It’s difficult to miss HSBC India Ltd’s latest advertisements for its home loan product: flip through any newspaper or magazine, or look out at hoardings in streets or at bus stops, it’s everywhere. HSBC is currently running a special payback offer on its home loan till 31 July.

Mint Money ran a few numbers to see if this offer makes sense for you or you are better off with another lender.

What’s the offer?

Manish Sinha, head (consumer asset), HSBC India Ltd says, “Our payback offer is on home loans as well as loans against property. With this offer, the customer gets a 50% refund of interest paid in the 12th, 24th and 36th equated monthly instalment (EMI)."

Also see | When It Makes Sense (PDF)

The EMI has two components—the principal and the interest amount. So if the interest part in your 12th EMI (at the end of the first loan year) is Rs40,000, you get back Rs20,000. Similarly, 50% of the interest part paid in 24th and 36th EMIs will get reimbursed.

The money is directly credited into your savings account after 30 days of paying the instalment. Typically, interest has a higher proportion in the EMI than the principal amount in the first few years of a loan. In the first five years of the loan, the EMI could account for nearly 50% of interest in a 15-year loan.

Says Vipul Patel, director, Home Loan Advisors, an independent mortgage advisory firm, “The psychology of an India consumer is very discount-oriented. He thinks why should I change the loan if I’m getting a discount here. Rates are expected to be hiked around August and this move will help the bank retain its customers at that time."

Other loan details

Based on the city you live in, you can get a loan between Rs5 lakh and Rs5 crore. For example, if you live in Delhi or Mumbai, the maximum amount you can get is Rs5 crore and for any other metro, such as Chennai and Pune, you can get up to Rs3 crore. Of course, your repayment capacity will also be considered.

The base rate applicable to the offer is 9% and the mark-up is 1-2%. The processing fee is up to 1% of the loan amount, subject to a minimum of Rs10,000 plus a service tax.

The caveats

You cannot prepay the loan for the first six months after disbursal. Subsequently, every financial year, you can prepay up to 25% of the sanctioned amount at no additional fee. Prepayment in excess of 25% per financial year will attract a penalty of 3% of amount prepaid. Remember that you will lose the benefit if there is any delay in paying the EMI. Sinha says, “The payback offer is a loyalty reward for our customer."

Odds against other loans

To compare its cost with other loans, we ran some numbers on a loan amount of Rs75 lakh taken for a tenor of 15 years. HSBC’s base rate is currently 9% and we assumed the mark-up at 2%. We compared HSBC’s payback offer on home loans at 11% interest rate with a loan from another bank, say, ABC Bank at 11%, 10.80% and 10% (see graph).

Scenario I: When both banks are at 11%, it is better to go for the HSBC loan.
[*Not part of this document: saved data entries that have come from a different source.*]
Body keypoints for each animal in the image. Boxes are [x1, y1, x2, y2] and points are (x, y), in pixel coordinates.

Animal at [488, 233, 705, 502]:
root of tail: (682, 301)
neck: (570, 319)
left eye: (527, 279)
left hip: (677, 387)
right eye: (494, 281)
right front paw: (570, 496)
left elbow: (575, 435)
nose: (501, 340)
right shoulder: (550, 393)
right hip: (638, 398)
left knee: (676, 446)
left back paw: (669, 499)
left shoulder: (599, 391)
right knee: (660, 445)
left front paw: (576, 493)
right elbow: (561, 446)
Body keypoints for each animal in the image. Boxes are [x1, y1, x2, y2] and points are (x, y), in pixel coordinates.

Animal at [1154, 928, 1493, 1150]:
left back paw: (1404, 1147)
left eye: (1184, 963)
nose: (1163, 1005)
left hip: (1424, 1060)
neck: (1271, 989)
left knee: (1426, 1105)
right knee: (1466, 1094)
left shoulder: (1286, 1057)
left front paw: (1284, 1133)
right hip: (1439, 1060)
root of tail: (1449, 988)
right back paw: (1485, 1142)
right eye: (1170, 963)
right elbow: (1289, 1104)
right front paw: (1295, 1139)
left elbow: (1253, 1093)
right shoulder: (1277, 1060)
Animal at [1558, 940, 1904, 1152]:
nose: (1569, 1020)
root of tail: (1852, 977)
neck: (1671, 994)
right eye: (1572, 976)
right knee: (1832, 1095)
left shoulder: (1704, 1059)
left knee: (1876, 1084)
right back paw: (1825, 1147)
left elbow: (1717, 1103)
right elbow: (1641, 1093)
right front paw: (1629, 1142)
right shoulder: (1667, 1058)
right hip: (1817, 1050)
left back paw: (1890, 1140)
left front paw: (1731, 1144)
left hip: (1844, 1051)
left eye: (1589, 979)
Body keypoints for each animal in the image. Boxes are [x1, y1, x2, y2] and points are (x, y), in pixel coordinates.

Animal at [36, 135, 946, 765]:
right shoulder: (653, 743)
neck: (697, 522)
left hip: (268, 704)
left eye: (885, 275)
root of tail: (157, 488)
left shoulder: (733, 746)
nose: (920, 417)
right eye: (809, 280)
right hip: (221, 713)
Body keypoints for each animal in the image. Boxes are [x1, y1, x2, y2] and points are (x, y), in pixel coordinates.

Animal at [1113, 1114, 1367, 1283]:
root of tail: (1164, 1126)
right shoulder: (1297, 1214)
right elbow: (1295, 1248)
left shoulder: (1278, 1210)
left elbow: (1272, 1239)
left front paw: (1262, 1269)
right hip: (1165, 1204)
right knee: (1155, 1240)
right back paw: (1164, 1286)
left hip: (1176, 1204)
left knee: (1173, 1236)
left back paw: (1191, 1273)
Whatever the processing fee (up to 1%), the total cost of loan at present value is cheaper in HSBC as compared with the total cost of loan in ABC Bank at the same interest rate. The total cost includes the principal and total interest paid; the discounts in HSBC have been deducted for comparison. Present value is the current value of a future stream of payments and inflows; it is used to compare proposals with different cash flows at various points in time.

Scenario II: Keep HSBC’s rate at 11% and reduce ABC Bank’s interest rate by 20 basis points, at 10.80%, and HSBC starts losing out in terms of total cost. But negotiate the processing fee and the HSBC offer can look better.

Scenario III: Reduce ABC Bank’s rate to 10%, keeping HSBC at 11% and the HSBC loan turns out to be more expensive at any level of processing fees. However, check with a few lenders before deciding on the loan. Loan comparing websites will also give you information on interest rates and fees offered by various banks; they also have calculators that will help you make an informed decision.